Celebrating Dr. Joseph Ashby Wiltshire
Having delivered close to 2,500 babies in Lake Wales, Dr. Joseph Ashby Wiltshire helped make a lot of people smile. He was the first black doctor to open a private medical practice in Lake Wales in 1948.
It’s noted Dr. Wiltshire took an oath to serve people. He was known for caring about the welfare of others regardless of their ability to pay at time of treatment.
“He would go from house to house caring for people that were ill bound,” Dorothy Scott-Wilson, development director of the Dr. J. A. Wiltshire foundation said. “He was a true philanthropist,” Scott-Wilson noted.
Scott-Wilson was one of the babies delivered by Dr. Wiltshire.
Prior to becoming a doctor, Dr. Wiltshire served in the Army achieving the rank of a second lieutenant. During his service, he started medical school and graduated in 1947. Shortly after, he worked as the director of student health at Florida A&M University.
In the 1950s, Dr. Wiltshire took an interest in aerospace medicine. He became an aviation medical examiner, and he used his skills to certify pilots as aviation doctors in central Florida.
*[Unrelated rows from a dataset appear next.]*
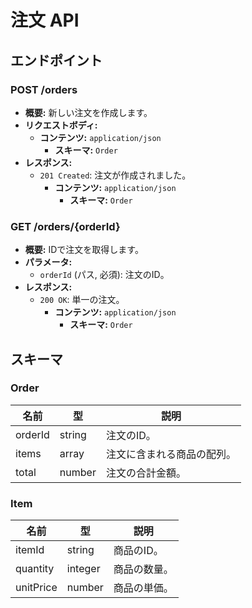 # 注文 API

## エンドポイント

### POST /orders

- **概要:** 新しい注文を作成します。
- **リクエストボディ:**
  - **コンテンツ:** `application/json`
    - **スキーマ:** `Order`
- **レスポンス:**
  - `201 Created`: 注文が作成されました。
    - **コンテンツ:** `application/json`
      - **スキーマ:** `Order`

### GET /orders/{orderId}

- **概要:** IDで注文を取得します。
- **パラメータ:**
  - `orderId` (パス, 必須): 注文のID。
- **レスポンス:**
  - `200 OK`: 単一の注文。
    - **コンテンツ:** `application/json`
      - **スキーマ:** `Order`

## スキーマ

### Order

| 名前    | 型    | 説明                 |
|---------|-------|----------------------|
| orderId | string| 注文のID。           |
| items   | array | 注文に含まれる商品の配列。 |
| total   | number| 注文の合計金額。     |

### Item

| 名前      | 型      | 説明         |
|-----------|---------|--------------|
| itemId    | string  | 商品のID。   |
| quantity  | integer | 商品の数量。 |
| unitPrice | number  | 商品の単価。 |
Dr. Wiltshire was a member of Alpha Phi Alpha Fraternity, established in 1906. Notable members included Dr. Martin Luther King Jr., Justice Thurgood Marshall and Duke Ellington, American composer.
In 1984, Dr. Wiltshire was the recipient of the annual medical award of the Polk County Chapter of the United Negro College Fund.
Dr. Wiltshire was named Lake Wales Citizen of the Year in 1988. In 2004, a street in Lake Wales was named in honor of the doctor — Dr. J. A. Wiltshire Avenue.